So I accidently deleted my post right as Don Kleinschnitz stepped in to help.


So I accidently deleted my post right as @donkjr stepped in to help. I just wanted to delete the irrelevant photo but it deleted my entire post, sorry for any confusion.

I am having some arcing going on behind my LPSU. Research is telling me it’s a bad tube, which makes sense because the tube is over a year old and has a lot of miles. The LPSU was just swapped out for a brand new one 2 months ago and has been working great, even better than the stock LPSU.

There seems to be no loss of powder according to the machines ammeter, when the laser is engaged. The arcing seems to happen anywhere in between 30%-100% power.

With an alligator clip securely fastened to the machines frame, then to my multimeter, and the other MM lead going to the water in my water bucket, the current was 0.00 mA while idle, and then jumped around between 0.003/0.005 mA when the laser is engaged.

It’s quite the arc, I’ve only been testing with short pulses since discovering this problem, out of fear the arcing may cause more damage. Here is a video of the arcing in action, skip to for the actual arcing.

Any other tests or info needed to help confirm the issue, please let me know and I will be happy to get more info. I don’t however, have a high voltage probe. Just Fluke DMM’s and an Analog MM.

Not yet convinced its the tube…

Couple of things to try:
Can you unmount the LPS and move it forward to see if you can tell where the arc is coming from.

Is it possible that there is defective wiring?

Did you look in the laser tube compartment to see if the arc is in there. Arc’s are pretty bright and can fool you as to where they are coming from :).

How did you install the new supply and did you have any breaks in the leads from the HVT to the anode (the typically red wire).

On a separate note can you measure voltage (not current) in the bucket.

Does the current ma meter jump at all when you operate it at the minimal current the arc occurs at?

After reading up some more on arcing, I’m also not so sure it’s the tube.

I removed the back cover for the tube compartment and there’s definitely no arcing on or around the tube probes. It’s coming from behind the LPSU.

When I swapped out the original LPSU, I DID have to splice the new HV line back into the existing HV line. I twisted the wires together and soldered, and then covered with 3-4 layers of heat shrink tubing. Can the high voltage be sneaking out somehow? If so, I’ll be impressed, I wrapped it up real good. I was sure to insulate the wire back up as best as possible when making the splice. I thought I may have went overboard a little with the insulation, but HV is a funny thing sometimes and I could use some more experience in that department to really understand it’s behavior.

I’m heading down to my shop now-

First I am going to remove the LPSU and try to pinpoint the exact spot where it’s arcing, then I am going to add a few more layers of marine grade heat shrink tubing, and see if the arcing is still there. I wish the wire was long enough to run directly to the tube, but unfortunately for some reason, the HV line was not as long as it should have been when I purchased the new LPSU.

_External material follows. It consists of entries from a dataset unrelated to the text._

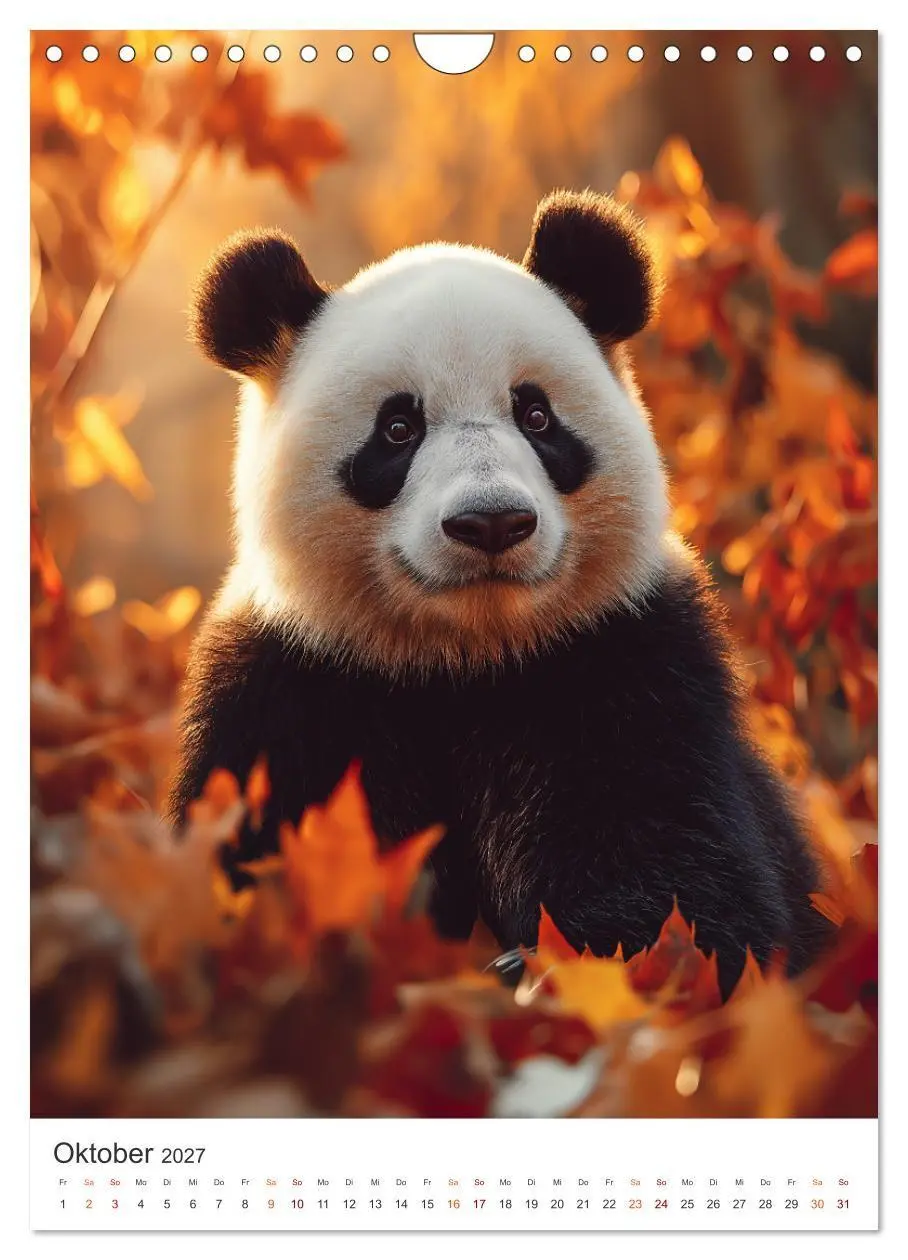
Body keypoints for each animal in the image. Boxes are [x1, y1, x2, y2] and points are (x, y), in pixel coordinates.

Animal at [170, 190, 831, 997]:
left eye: (536, 415)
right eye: (398, 427)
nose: (491, 522)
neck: (468, 652)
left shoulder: (625, 656)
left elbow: (669, 857)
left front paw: (562, 964)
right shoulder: (295, 684)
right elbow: (260, 844)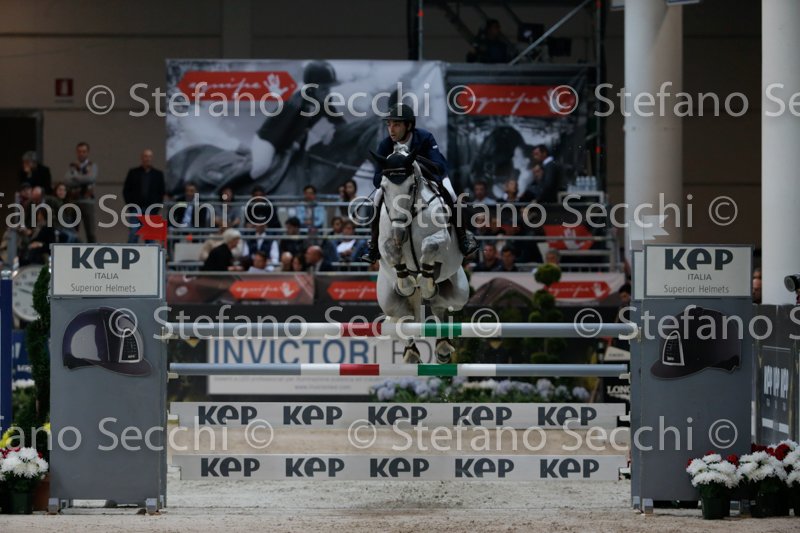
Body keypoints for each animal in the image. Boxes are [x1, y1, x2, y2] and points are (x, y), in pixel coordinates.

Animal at [371, 146, 470, 364]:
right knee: (404, 318)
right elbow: (392, 252)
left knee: (440, 305)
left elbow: (429, 247)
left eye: (410, 187)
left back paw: (442, 345)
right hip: (389, 300)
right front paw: (407, 282)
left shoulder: (442, 239)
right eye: (384, 188)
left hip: (458, 293)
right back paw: (412, 353)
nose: (399, 234)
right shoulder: (384, 243)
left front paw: (424, 282)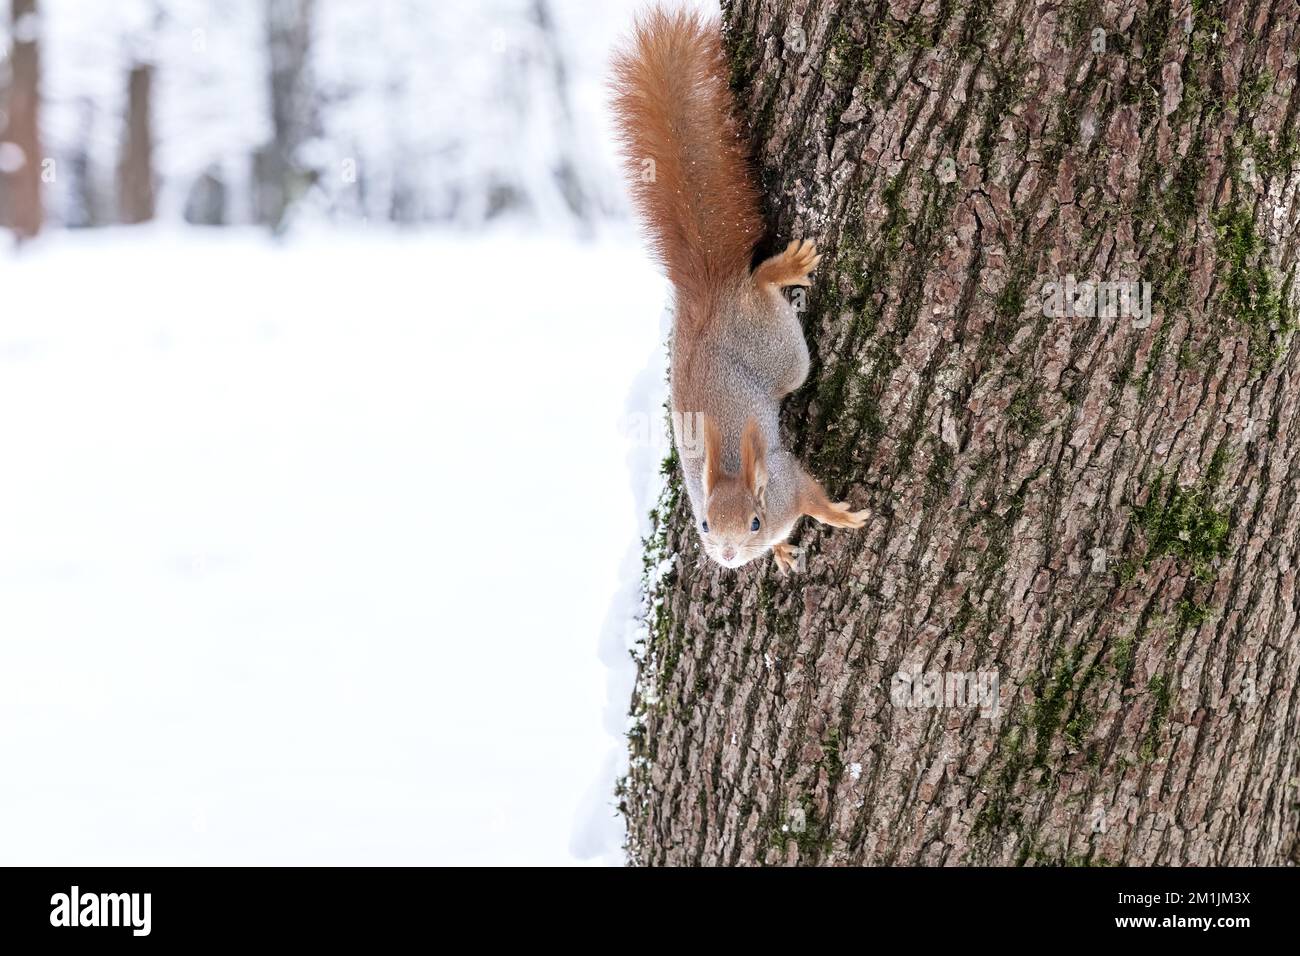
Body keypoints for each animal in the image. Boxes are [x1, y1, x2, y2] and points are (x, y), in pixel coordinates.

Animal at [612, 6, 869, 573]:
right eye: (705, 524)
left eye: (753, 521)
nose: (728, 556)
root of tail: (709, 295)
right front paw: (782, 552)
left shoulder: (790, 484)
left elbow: (812, 498)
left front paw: (838, 518)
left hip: (780, 352)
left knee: (761, 286)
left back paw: (781, 268)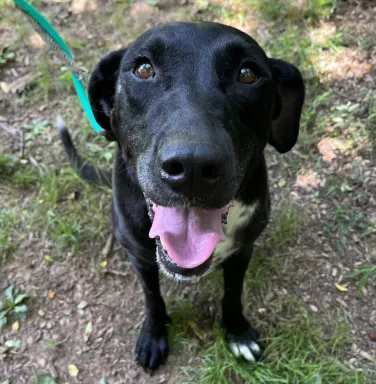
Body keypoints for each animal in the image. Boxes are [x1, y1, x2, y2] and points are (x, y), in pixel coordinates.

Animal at [58, 21, 306, 368]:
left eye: (247, 74)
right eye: (144, 68)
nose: (193, 166)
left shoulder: (242, 251)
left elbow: (233, 293)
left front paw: (237, 331)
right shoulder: (141, 258)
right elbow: (152, 297)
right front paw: (153, 335)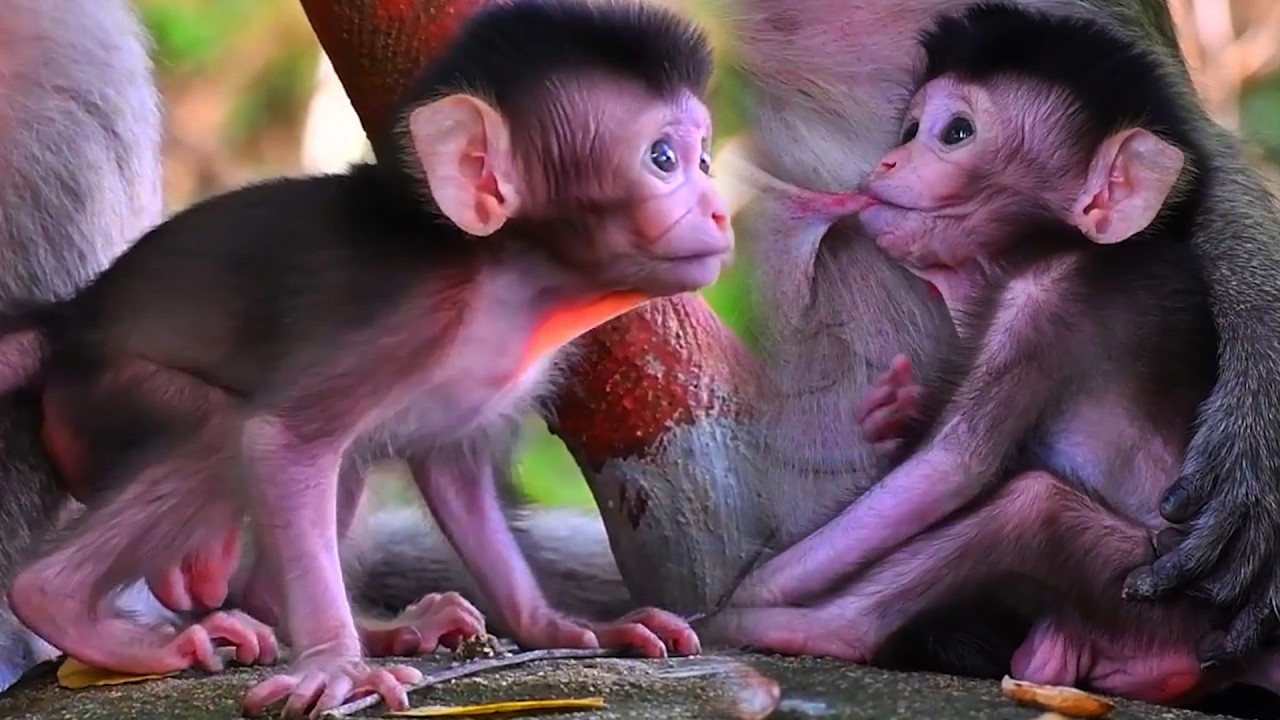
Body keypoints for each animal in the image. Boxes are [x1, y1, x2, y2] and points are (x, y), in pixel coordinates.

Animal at [0, 0, 730, 715]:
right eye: (663, 157)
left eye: (704, 161)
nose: (720, 212)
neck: (507, 278)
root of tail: (70, 319)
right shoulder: (412, 321)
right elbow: (280, 442)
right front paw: (336, 668)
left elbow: (456, 479)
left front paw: (563, 627)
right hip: (102, 398)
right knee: (218, 432)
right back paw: (72, 609)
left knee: (339, 462)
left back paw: (370, 627)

I’m also going to test the voltage in the water bucket, and also analyze the ammeter at low current, and report back. I appreciate the help.

@Madyn3D_CNC_LLC heat shrink will NOT keep it from arcing!
Use the materials and general techniques used to connect to the anode [in the post below] to make a splice using a piece of tubing filled with the silicon. I suggest the tubing be 1/2 ID and 2" long (1 inch longer than the insulated portion of the splice) wire. When you solder avoid sharp transitions, use ball soldering.

Ball Soldering

Yea it’s got to be the wire. I dismounted the LPSU and moved it forward to see what’s going on behind there, and once I fired up the laser I couldn’t get it to arc anymore. First time I fired it there was an audible arc noise but I couldn’t see a flash anywhere, and then it just wouldn’t arc anymore I guess since the wire was situated differently.

WOW! When I spliced that line I even used liquid electric tape over the solder joint, then used 3 pieces of shrink wrap, heating each one by one.

I suppose I’ll let some electrons leak from the caps for a day or two then re-wire the HV line direct to the laser tube. I checked the length again and I think there’s just enough to make it. I wish there was a way to discharge the PSU before I work on it, but as far as I’m aware, there really is no way. So I usually just let it sit for a day or two.

Here’s a photo of the HV line, you can see the red shrink wrap over the splice.

Thank you @donkjr , it never fails to amaze me how much you know about these machines. If and when the blue box mystery gets cracked, I’m certain it will be done by you. I have yet to come across anyone with even half the drive and dedication you have at demystifying these lasers.

I thought a bad tube was somehow backing up current, leading to the arcing. I’m glad I came by to check first, before spending money I don’t have on another tube.

I also have a K40 flyback removed from a LPSU PCB, I’m not sure if it works or not. If it can be of any use to you I’ll be happy to send it your way.

@Madyn3D_CNC_LLC I accept all parts donations, sure send it my way.

Did you fix your arcing problem, ??

BTW what mystery is left uncracked lol?